Mohammad Chowdhury launches Long Street Advisors

08 May 2023 Consultancy.com.au

Former PwC and Strategy& partner Mohammad Chowdhury has established his own consultancy, Long Street Advisors, with the aim to help clients add “meaning” to their digital strategies and programmes.

Taking to LinkedIn to announce his venture, Mohammad Chowdhury said, “Motivated by the significant opportunities for digital economy and inclusion, I am launching a new firm to support clients to enable “meaningful digitisation”.

Based out of Melbourne, Long Street Advisors helps clients in the technology, media and telecom sectors (Chowdhury previously led Strategy&’s TMT practice in Australia), as well as governments and investors. Drawing from a network of experts in multiple locations, Long Street Advisors will target clients in Australia, Asia, and Europe.

Mohammad Chowdhury launches Long Street Advisors

A more than three-decade consulting veteran, Chowdhury first joined PwC in London in 1990, having earned his masters in economics and development politics at the University of Cambridge. He has since amassed a glittering career, covering just about every corner of the globe.

After more than a decade in his first stint with PwC, which saw him deliver telecom assignments across Eastern Europe, the Middle East and Africa, Chowdhury then joined IBM Consulting (as part of its acquisition of PwC Consulting in the aftermath of the Enron scandal).

After six years with the tech giant, and a further two years with Vodafone in Egypt, Chowdhury in 2011 returned to the PwC fold as a partner in India, leading the firm’s national TMT segment for the next four years. Following a one-year sabbatical and a stint advising the Myanmar government on telecoms strategy, Chowdhury would then lead PwC’s TMT business for Southeast Asia and ANZ from Jakarta, before crossing with the firm to Melbourne in 2017.

After most recently serving both Strategy& and PwC as a partner focused on TMT and the digital economy, Chowdhury last month retired from the partnership.

“I am deeply grateful to my friends and colleagues at PwC [and Strategy&] for many years of collegiate friendship, through my first innings in the UK and US, and second innings in India, Indonesia and Australia, and running our TMT practice in several parts of the world.
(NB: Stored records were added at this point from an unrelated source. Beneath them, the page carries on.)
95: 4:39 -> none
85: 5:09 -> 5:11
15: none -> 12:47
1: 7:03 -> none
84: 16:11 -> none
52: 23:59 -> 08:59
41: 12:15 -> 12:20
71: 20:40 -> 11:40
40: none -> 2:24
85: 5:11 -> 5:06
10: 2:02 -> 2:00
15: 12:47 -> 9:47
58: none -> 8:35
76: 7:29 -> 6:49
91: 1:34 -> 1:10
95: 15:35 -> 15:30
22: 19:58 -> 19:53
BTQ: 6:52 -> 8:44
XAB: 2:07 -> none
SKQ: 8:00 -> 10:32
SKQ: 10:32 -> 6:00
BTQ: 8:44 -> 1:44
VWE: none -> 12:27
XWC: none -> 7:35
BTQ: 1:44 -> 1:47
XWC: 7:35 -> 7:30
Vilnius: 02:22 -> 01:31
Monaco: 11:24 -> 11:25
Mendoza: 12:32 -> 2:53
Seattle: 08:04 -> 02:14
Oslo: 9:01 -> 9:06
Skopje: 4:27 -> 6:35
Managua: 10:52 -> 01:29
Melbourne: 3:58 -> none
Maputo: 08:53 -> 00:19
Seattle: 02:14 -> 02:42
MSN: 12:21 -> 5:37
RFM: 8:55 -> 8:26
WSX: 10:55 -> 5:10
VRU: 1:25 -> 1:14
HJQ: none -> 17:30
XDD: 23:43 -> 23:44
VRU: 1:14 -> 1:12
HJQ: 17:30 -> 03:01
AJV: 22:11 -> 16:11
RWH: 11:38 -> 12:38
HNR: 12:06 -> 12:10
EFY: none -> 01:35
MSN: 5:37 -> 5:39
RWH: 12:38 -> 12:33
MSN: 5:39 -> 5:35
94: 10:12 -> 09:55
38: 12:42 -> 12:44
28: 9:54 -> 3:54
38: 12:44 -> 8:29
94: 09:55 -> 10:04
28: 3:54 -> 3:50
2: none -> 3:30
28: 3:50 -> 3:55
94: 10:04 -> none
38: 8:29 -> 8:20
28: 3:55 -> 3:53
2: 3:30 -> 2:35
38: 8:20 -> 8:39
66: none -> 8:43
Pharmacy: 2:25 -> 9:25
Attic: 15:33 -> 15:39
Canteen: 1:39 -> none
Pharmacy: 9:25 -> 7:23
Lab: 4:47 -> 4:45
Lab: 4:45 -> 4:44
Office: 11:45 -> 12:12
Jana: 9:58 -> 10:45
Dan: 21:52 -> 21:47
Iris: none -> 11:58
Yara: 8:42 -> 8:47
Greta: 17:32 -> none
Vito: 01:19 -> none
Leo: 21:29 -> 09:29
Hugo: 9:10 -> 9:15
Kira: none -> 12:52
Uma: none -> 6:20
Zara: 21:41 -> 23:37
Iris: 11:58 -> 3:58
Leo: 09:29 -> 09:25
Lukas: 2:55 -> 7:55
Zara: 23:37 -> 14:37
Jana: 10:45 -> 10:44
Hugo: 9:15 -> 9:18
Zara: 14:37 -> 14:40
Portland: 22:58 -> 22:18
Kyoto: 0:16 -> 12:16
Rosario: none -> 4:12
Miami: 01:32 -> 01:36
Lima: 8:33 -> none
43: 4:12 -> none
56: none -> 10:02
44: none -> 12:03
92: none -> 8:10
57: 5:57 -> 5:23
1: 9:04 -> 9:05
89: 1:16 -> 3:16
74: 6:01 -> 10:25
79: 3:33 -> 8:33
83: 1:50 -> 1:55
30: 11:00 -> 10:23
The partners who trained me years ago put in place the fundamentals for my professional career.”

Now, Chowdhury will leverage his track record to offer a range of services centred around three key areas: digital economy strategy, go-to-market for emerging technologies and digital-driven innovation, and scaling impact.

One motivation for establishing his own firm, he said, was the desire to support the deployment of digital infrastructure in a way that would ensure no one gets left behind. “I work in this sector because I care about opportunity, equality and inclusion.”